Supplied information ▸
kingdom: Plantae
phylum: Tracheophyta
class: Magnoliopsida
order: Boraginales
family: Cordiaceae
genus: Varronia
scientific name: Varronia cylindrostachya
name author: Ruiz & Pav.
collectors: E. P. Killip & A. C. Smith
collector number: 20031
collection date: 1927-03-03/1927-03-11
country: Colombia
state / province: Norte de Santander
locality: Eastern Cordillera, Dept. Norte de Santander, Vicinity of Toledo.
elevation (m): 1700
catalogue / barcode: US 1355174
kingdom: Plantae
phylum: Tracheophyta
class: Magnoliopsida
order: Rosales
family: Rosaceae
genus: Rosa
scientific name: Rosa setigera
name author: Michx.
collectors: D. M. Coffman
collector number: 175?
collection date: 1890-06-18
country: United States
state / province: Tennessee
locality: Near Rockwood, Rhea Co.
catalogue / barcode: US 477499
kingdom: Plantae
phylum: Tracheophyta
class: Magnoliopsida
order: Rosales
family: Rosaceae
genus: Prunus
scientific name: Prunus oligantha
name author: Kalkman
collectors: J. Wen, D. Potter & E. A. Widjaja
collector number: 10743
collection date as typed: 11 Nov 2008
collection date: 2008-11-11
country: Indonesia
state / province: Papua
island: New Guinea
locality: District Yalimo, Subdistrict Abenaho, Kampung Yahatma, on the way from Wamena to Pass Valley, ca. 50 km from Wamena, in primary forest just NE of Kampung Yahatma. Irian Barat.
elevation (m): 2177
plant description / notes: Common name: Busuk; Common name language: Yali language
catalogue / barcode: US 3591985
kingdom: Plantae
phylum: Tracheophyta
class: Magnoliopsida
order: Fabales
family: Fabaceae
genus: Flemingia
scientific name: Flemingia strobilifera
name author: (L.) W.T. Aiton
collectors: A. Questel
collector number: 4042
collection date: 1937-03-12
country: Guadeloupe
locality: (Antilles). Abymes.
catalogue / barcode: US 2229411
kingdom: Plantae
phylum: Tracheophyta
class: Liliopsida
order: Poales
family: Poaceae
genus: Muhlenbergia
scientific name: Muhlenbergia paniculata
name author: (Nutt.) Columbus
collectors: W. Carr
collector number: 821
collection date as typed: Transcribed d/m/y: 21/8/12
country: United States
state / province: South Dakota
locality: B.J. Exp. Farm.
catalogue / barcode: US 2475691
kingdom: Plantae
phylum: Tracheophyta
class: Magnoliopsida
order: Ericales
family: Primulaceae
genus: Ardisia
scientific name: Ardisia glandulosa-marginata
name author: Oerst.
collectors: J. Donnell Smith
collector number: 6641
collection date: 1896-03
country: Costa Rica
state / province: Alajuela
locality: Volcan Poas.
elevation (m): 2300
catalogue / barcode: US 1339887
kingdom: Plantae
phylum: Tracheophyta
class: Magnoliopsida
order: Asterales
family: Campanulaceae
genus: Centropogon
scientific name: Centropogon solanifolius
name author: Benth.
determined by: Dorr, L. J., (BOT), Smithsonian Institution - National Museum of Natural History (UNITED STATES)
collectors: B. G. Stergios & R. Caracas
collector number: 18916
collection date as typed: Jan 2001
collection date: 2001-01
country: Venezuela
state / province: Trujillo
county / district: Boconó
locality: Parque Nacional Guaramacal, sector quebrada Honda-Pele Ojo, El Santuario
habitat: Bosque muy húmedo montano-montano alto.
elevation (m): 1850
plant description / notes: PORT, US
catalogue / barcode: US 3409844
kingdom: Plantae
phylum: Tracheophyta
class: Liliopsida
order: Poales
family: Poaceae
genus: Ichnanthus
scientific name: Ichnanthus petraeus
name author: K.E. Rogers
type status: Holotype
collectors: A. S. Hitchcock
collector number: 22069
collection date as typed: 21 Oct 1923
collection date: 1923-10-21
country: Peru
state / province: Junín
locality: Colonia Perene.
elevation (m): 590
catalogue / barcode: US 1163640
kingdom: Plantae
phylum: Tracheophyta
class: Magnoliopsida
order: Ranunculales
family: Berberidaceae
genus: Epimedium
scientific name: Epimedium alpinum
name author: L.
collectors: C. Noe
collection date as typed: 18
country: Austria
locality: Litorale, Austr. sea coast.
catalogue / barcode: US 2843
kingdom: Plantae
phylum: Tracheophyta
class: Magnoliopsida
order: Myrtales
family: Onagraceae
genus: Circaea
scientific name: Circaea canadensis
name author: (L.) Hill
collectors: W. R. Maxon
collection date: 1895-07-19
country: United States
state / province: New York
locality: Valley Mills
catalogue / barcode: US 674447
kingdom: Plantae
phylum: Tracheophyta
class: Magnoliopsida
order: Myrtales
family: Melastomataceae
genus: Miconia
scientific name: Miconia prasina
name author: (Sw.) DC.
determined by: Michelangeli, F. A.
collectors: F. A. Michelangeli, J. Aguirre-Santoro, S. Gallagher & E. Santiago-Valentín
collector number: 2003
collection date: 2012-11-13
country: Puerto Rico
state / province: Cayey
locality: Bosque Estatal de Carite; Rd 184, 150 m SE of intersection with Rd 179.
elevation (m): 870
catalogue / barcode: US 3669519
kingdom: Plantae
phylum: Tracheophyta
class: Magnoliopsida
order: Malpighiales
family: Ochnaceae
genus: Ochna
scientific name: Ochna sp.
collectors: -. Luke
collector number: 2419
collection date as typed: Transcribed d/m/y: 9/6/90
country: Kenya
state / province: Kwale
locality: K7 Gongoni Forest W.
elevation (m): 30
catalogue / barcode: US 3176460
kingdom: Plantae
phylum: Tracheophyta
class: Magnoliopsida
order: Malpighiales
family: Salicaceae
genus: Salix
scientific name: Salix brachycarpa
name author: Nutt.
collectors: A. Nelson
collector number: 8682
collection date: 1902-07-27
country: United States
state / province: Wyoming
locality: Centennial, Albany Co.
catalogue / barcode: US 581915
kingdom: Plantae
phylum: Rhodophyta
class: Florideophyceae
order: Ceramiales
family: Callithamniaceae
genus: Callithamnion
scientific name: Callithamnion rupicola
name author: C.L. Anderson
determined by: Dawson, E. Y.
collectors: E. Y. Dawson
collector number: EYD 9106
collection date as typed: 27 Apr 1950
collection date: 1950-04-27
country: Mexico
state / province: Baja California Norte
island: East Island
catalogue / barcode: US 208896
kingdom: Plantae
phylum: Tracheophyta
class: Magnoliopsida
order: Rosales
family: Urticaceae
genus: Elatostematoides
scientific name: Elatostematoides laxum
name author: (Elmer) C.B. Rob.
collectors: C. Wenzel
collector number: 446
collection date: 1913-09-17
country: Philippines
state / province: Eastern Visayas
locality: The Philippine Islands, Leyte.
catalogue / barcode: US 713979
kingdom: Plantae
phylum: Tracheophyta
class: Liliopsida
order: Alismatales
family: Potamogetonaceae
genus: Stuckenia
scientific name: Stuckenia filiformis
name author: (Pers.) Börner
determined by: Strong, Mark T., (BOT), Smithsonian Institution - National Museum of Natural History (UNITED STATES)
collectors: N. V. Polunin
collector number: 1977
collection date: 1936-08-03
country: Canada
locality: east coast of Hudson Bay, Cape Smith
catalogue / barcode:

Goal of the exercise ▸
Reproduce the records verbatim, starting at the line containing "genus: Stuckenia" and continuing through the last line of the records.

Solution below ▸
genus: Stuckenia
scientific name: Stuckenia filiformis
name author: (Pers.) Börner
determined by: Strong, Mark T., (BOT), Smithsonian Institution - National Museum of Natural History (UNITED STATES)
collectors: N. V. Polunin
collector number: 1977
collection date: 1936-08-03
country: Canada
locality: east coast of Hudson Bay, Cape Smith
catalogue / barcode:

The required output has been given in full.